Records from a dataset

────────────────

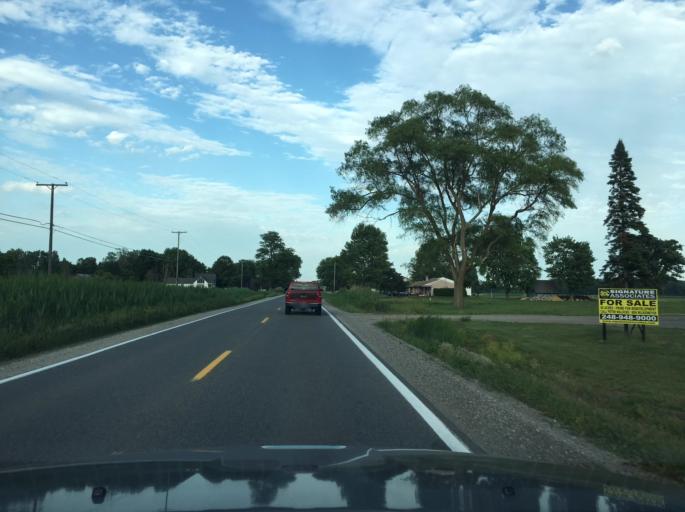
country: US
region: Michigan
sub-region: Macomb County
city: Shelby
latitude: 42.7168
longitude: -82.9270
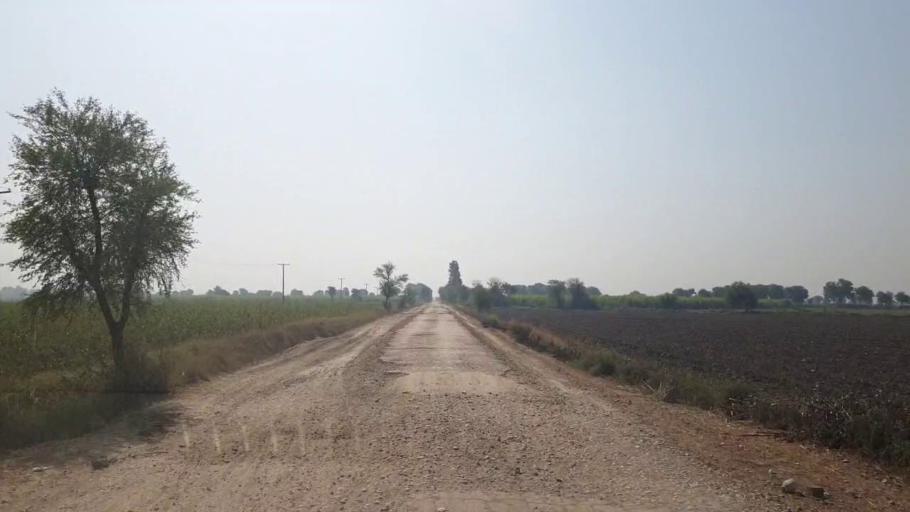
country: PK
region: Sindh
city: Shahdadpur
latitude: 25.9120
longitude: 68.7409
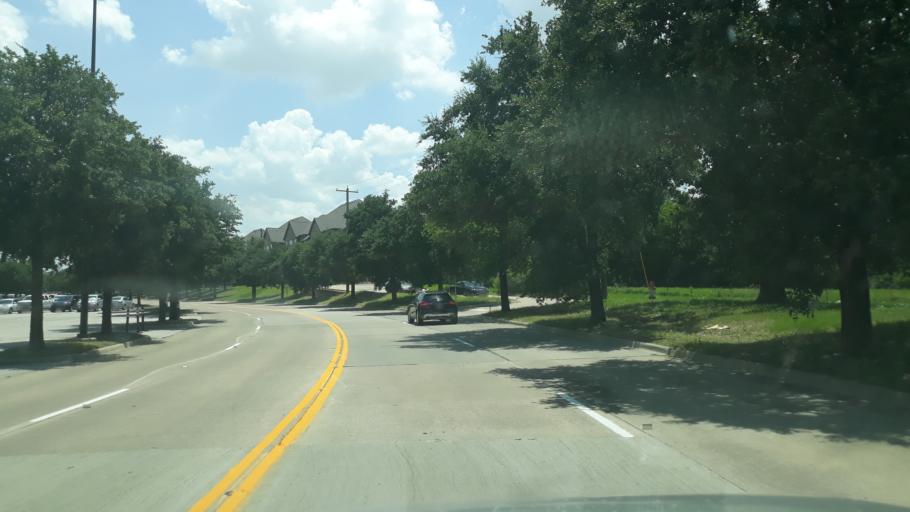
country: US
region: Texas
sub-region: Dallas County
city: Coppell
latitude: 32.9676
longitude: -97.0456
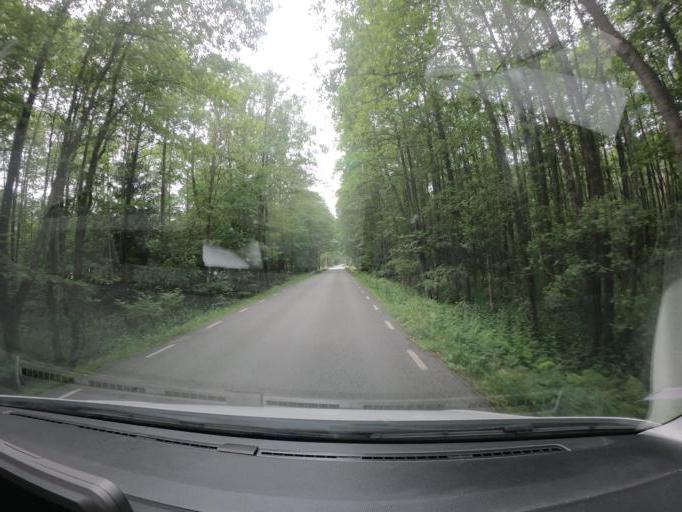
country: SE
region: Skane
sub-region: Hoors Kommun
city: Hoeoer
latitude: 56.0531
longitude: 13.5256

────────────────

[Work to do]:
Print every line of the entries above word for word, leaving out the pictures.

[Exercise solution]:
country: US
region: Michigan
sub-region: Macomb County
city: Shelby
latitude: 42.7168
longitude: -82.9270
country: PK
region: Sindh
city: Shahdadpur
latitude: 25.9120
longitude: 68.7409
country: US
region: Texas
sub-region: Dallas County
city: Coppell
latitude: 32.9676
longitude: -97.0456
country: SE
region: Skane
sub-region: Hoors Kommun
city: Hoeoer
latitude: 56.0531
longitude: 13.5256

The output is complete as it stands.